The Astros, as of this writing, are 32-48, and Carlos Lee is an aging 36-year old first baseman, who not only has no future with the club, but is also unproductive this year. No, that .285 batting average isn’t terrible, but he’s a power guy, and five homers and 29 RBI’s just won’t cut it. Even more alarmingly, Lee has not hit a road homer, and has driven in only six runs away from Minute Maid Park. As a player, I think Lee has long seen his best days.

So, as an Astros’ fan, I get the frustration, and I do believe that Lee leaving would have been a good thing for the team.

But he didn’t immediately accept, and as much as I wish he did, it was his choice.

Lee was signed as an amateur free agent by the Chicago White Sox, at the age of 18, back in 1994. For a lot of players it’s different, as they are drafted out of high school or college, and they really have no choice in where they get to play, but in Lee’s case he signed as a free agent.

Okay, fine. So, he had a little bit of a choice. But even after he signed, he was basically property of the White Sox for up to 12 years. That’s because an organization has to bring you up to the parent club after six years, otherwise the player becomes a free agent, and because a player can become a free agent after playing six full years in the Major Leagues.

Lee played five years in the White Sox minor league system, arrived in the big leagues in 1999, and then played eight years before he was eligible for free agency, and then signed with the Astros prior to the 2007 season.

What I’m saying is, in a lot of instances, a player normally spends about ten years in an organization before he gets a say in where he wants to play.

In Lee’s case, he signed an extension during his first six years in the league, so he actually played eight seasons before he hit the free agent market, but that’s still 13 seasons that he was under club control, meaning that they could trade him to any team they wanted, before he got to decide, for whatever reason/reasons, where he wanted to play.

And at the end of the 2006 season, Drayton McLane, Tim Purpura, and the Houston Astros were there, with their wallets open, and Lee decided that because of the money, and because of his business dealing in the area, that Houston was the place for him.

Most of the Astros’ fans ate it up. The team won 89 games in 2005, and with the additions of Lee, along with free agent pitcher Woody Williams, fans were majorly optimistic heading into 2007.

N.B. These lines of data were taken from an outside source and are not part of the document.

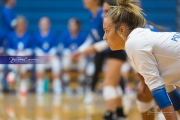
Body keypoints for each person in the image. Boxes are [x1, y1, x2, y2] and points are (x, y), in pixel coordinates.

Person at [103, 0, 180, 119]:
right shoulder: (139, 38)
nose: (104, 37)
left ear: (122, 30)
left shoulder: (134, 43)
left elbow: (158, 89)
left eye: (107, 31)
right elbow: (170, 88)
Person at [72, 0, 127, 119]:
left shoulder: (107, 15)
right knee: (113, 83)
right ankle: (120, 112)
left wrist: (94, 48)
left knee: (109, 83)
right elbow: (93, 36)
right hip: (106, 51)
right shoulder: (92, 15)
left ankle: (109, 113)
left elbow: (112, 38)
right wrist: (80, 50)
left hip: (117, 50)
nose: (84, 1)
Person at [34, 17, 61, 95]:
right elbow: (35, 47)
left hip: (51, 56)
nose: (44, 25)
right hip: (40, 56)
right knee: (39, 64)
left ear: (49, 24)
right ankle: (40, 86)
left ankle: (57, 86)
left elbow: (56, 46)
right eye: (42, 24)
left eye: (46, 24)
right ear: (39, 25)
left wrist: (49, 54)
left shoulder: (53, 34)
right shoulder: (36, 34)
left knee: (56, 64)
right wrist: (42, 54)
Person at [6, 16, 33, 95]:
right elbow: (8, 49)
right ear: (16, 25)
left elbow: (30, 51)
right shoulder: (11, 35)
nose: (20, 26)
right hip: (13, 59)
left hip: (25, 60)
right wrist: (15, 54)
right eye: (19, 24)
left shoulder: (28, 36)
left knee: (22, 57)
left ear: (25, 25)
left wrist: (23, 53)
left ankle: (13, 74)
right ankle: (22, 85)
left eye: (22, 24)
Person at [60, 18, 87, 94]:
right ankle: (66, 84)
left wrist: (77, 55)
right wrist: (71, 55)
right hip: (69, 56)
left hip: (78, 57)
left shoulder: (82, 36)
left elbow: (84, 49)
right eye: (70, 25)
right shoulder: (65, 35)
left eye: (73, 25)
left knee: (83, 61)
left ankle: (81, 85)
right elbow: (64, 49)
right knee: (65, 61)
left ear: (77, 26)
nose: (71, 27)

Well, the Astros unfortunately never made the playoffs during the Lee era, but that wasn’t entirely his fault. In his first three years, he’s hit at least a .300, with over 25 homers, and at least 100 RBI’s.

Sure, his numbers have decreased every year since, but you should have expected that.

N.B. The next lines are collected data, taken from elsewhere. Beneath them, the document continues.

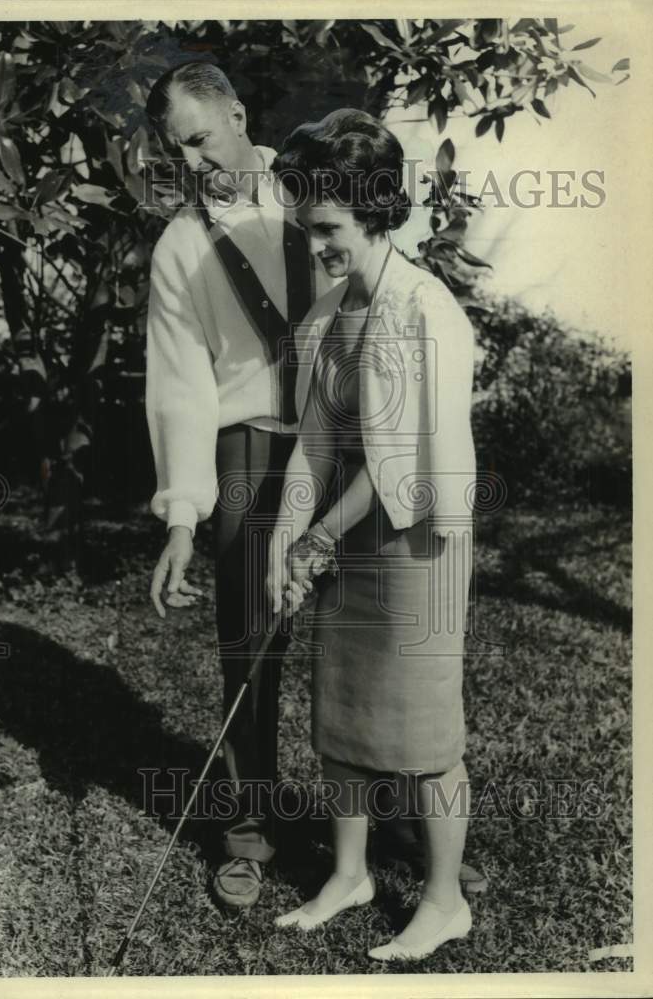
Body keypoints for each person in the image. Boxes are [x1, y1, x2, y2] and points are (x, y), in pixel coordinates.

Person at [266, 108, 478, 961]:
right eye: (305, 227)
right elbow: (315, 448)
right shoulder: (325, 320)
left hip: (417, 539)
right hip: (347, 536)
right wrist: (288, 544)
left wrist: (314, 544)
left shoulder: (423, 309)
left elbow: (396, 461)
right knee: (341, 721)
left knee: (423, 739)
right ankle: (350, 874)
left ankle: (442, 898)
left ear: (374, 212)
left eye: (326, 228)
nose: (315, 244)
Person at [143, 61, 330, 910]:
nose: (190, 162)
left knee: (376, 638)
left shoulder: (316, 195)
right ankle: (249, 825)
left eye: (199, 139)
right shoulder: (180, 245)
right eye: (174, 150)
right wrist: (183, 516)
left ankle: (395, 821)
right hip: (249, 445)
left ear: (238, 116)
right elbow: (179, 385)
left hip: (344, 436)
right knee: (250, 640)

I just don’t get how a guy earns his free agency, then sings a contract that you offer him, puts up numbers, and then is blistered because you think it’s a bad deal years later, and because your team is nowhere near ready to contend.

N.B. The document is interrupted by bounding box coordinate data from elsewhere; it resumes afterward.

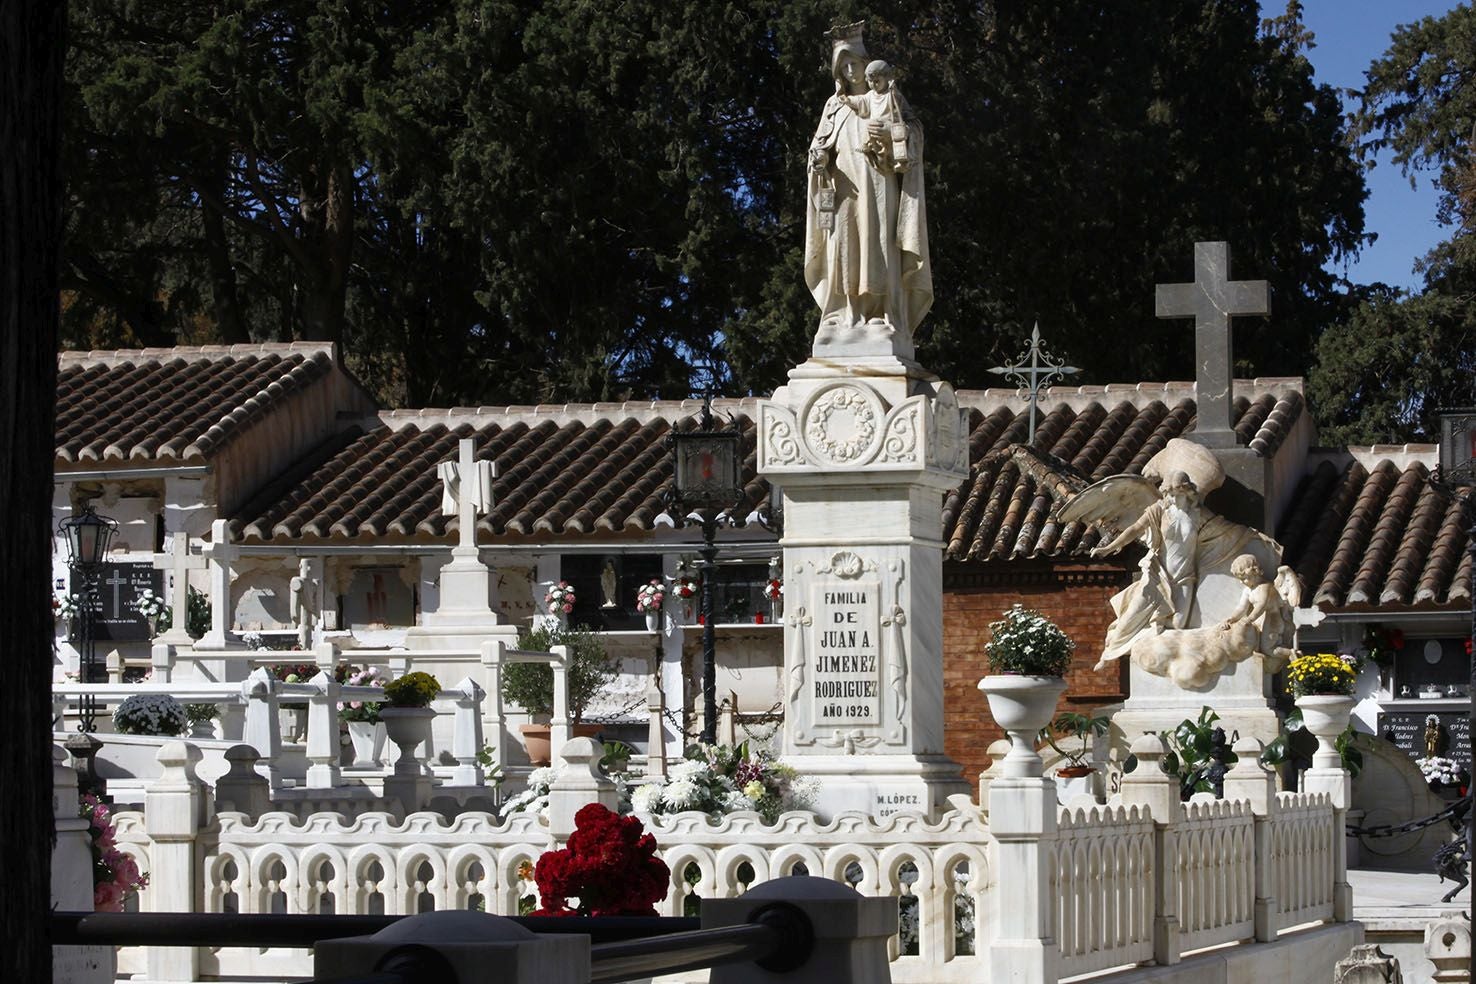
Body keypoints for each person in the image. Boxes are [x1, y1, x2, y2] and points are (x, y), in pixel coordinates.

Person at [804, 22, 931, 349]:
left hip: (879, 184)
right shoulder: (833, 107)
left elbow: (914, 133)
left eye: (855, 64)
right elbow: (818, 149)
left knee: (878, 245)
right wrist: (818, 161)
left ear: (866, 64)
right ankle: (846, 316)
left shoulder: (889, 99)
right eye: (844, 66)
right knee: (844, 248)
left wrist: (890, 135)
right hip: (844, 186)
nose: (851, 71)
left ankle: (882, 315)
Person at [1090, 471, 1259, 666]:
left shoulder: (1197, 514)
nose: (1172, 497)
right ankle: (1109, 653)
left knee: (1179, 624)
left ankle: (1149, 634)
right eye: (1169, 493)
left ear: (1187, 492)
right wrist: (1110, 547)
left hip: (1185, 576)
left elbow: (1225, 529)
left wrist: (1251, 536)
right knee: (1132, 614)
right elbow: (1135, 529)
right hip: (1158, 574)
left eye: (1177, 492)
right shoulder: (1159, 510)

And again, I’m not ripping on Astros’ management here. I’m sure they’re like me, in that privately, they’d love to get rid off Lee, but they also understand what the situation is.

I’m speaking more to the fans that are ripping on Lee for not taking the deal.

I don’t know why Lee didn’t accept. Maybe he didn’t want to leave his business dealings close to Houston. Maybe he wanted more money from the Dodgers. Maybe California was too health conscious for him. May he hated the Yankees as a kid, and didn’t want to play for Don Mattingly. Maybe he’s scared to death of earthquakes. Maybe syndicated television isn’t as good in Los Angeles as it is in Houston. I have no idea.

I just know that for most of Lee’s career, the team he was playing for held the cards. But now that he holds them, some people are criticising him for it.

Fans are also big on loyalty. If Lee were hitting a .300, with 30 homers, he’d be be called “loyal”. Instead, because he’s not hitting for any power, he’s called “uncompetitive”.

If you want to criticize Carlos Lee the player, then that’s fine. But if you want to criticize him for not doing something that you wanted, simply to benefit you, then I believe that’s unfair.

Lee played by the rules, and I don’t have a problem with it.